Neurochemistry and Neuropharmacology
Author: María Laura Guayán | Email: mlauraguayan@gmail.com
María Laura Guayán1°, Rodrigo Tomas-Grau1°,Rita Raisman-Vozari2°, Bruno Figadère3°, Rosana Chehín1°, Diego Ploper1°
1° Instituto de Investigación en Medicina Molecular y Celular Aplicada (IMMCA) (CONICET-UNT-Ministerio de Salud Pública de Tucumán), Pasaje Dorrego 1080, 4000, San Miguel de Tucumán, Argentina
2° Paris Brain Institute-ICM, Inserm, Sorbonne Université, CNRS, Hôpital Pitié Salpêtrière, 75013 Paris, France
3° BioCIS, CNRS, Université Paris Saclay, 92290 Châtenay-Malabry, France
Tetracyclines (TCs) can inhibit protein aggregation, reduce inflammation, and protect dopaminergic neurons, suggesting they might slow or prevent the progression of Parkinson’s disease (PD).
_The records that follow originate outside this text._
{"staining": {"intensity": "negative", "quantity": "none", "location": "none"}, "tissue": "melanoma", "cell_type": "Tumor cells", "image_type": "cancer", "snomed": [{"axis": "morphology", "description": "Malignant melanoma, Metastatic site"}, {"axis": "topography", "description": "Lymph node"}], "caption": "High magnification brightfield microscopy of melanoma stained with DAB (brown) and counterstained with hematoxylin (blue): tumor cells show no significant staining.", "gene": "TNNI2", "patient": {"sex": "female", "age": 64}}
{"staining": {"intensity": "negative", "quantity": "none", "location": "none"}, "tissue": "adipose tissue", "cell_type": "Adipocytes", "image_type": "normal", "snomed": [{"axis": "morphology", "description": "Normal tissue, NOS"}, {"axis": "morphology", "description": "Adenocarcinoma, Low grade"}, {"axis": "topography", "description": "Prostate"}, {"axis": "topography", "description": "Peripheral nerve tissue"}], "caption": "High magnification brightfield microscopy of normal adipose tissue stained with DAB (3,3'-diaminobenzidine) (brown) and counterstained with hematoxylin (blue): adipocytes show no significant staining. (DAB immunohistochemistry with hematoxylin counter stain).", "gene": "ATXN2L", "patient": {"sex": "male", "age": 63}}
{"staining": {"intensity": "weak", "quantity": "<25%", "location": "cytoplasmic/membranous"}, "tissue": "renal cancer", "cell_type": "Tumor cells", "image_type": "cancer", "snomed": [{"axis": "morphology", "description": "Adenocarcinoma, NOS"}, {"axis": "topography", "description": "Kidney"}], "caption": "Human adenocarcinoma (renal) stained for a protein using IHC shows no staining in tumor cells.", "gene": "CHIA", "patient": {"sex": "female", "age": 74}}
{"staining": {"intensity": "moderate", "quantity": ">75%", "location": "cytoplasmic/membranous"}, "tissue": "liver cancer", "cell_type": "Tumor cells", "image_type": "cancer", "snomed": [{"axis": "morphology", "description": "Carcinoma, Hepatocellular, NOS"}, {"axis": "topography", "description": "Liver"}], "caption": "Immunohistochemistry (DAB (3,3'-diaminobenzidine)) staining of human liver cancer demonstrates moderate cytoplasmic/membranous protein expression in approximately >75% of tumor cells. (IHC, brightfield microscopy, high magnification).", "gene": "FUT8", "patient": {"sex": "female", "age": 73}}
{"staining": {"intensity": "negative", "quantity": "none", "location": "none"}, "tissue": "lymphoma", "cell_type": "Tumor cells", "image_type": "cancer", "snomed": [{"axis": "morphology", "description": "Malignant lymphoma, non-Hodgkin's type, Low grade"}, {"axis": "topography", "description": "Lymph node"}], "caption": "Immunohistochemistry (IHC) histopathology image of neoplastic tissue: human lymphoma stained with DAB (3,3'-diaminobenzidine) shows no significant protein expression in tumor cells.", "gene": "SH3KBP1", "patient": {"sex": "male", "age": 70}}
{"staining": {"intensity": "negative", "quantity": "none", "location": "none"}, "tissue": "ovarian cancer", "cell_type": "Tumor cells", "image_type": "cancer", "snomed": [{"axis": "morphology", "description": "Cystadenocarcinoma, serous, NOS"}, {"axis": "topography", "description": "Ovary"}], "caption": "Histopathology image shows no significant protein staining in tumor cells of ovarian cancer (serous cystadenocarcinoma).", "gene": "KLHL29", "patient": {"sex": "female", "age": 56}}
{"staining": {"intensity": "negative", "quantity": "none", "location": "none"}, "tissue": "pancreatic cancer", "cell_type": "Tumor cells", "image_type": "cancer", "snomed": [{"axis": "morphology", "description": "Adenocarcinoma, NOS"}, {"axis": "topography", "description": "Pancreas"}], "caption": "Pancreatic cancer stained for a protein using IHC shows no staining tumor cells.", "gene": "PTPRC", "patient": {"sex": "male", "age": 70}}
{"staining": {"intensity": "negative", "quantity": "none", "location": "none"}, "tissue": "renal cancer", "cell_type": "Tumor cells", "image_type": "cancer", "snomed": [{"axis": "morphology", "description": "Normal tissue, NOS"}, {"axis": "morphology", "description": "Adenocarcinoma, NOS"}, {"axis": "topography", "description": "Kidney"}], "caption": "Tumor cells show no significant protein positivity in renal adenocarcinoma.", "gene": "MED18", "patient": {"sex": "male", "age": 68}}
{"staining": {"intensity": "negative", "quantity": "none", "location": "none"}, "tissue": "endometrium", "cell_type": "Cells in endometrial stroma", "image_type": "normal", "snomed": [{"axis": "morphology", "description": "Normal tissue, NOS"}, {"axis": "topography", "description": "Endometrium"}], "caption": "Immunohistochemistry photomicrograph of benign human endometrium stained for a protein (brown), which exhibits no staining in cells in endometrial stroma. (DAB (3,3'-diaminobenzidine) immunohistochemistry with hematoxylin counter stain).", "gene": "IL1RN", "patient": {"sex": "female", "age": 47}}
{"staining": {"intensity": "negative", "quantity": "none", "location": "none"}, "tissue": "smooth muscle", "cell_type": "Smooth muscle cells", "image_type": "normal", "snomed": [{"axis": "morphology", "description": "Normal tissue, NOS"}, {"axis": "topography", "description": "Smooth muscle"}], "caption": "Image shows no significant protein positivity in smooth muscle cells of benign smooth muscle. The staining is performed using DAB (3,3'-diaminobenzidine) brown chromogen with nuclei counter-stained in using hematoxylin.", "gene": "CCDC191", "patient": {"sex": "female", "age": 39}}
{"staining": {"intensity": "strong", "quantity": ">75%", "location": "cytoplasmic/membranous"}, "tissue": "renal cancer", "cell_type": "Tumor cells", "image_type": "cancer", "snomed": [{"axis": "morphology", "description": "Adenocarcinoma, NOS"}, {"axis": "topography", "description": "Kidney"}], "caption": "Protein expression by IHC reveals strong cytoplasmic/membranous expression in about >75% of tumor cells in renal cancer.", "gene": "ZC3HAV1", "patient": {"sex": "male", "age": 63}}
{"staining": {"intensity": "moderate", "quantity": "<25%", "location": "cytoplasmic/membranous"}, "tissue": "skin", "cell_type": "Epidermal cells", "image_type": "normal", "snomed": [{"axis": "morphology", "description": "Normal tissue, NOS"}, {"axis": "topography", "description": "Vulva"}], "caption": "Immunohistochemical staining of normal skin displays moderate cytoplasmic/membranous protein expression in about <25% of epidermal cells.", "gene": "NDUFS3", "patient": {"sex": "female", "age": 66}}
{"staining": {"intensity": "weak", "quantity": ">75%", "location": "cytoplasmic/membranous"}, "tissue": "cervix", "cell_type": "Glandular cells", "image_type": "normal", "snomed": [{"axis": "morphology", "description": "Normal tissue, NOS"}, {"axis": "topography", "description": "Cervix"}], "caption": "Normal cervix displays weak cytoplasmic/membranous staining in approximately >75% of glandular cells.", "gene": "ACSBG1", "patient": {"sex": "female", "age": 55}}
However, their antibiotic activity limits their repurposing for this condition. Therefore, six novel non-antibiotic TCs were synthesized and screened to identify those with the most promising neuroprotective properties. Initially, their antibiotic activity was assessed. Viability assays were then conducted in SH-SY5Y cells, and their effects on α-synuclein (αS) aggregation, a key mechanism in PD pathogenesis, were studied. The most promising molecules were selected, and αS species formed in the presence of these compounds were characterized using dynamic light scattering and transmission electron microscopy. Additionally, the retention of antioxidant properties of TCs was tested. Finally, using a SH-SY5Y-αS-tRFP transgenic cell line with fluorescently labeled αS preformed fibrils (PFFαS-488), the ability of these compounds to inhibit fibril uptake and subsequent intracellular seeding was evaluated. Results showed that all molecules inhibited αS aggregation, with the aggregated species being morphologically distinct from control fibrils. The most promising compounds showed no toxicity in SH-SY5Y cells, exhibited antioxidant activity, and reduced PFF uptake. These findings identify potential candidates for further investigation in PD, targeting several underlying pathological mechanisms.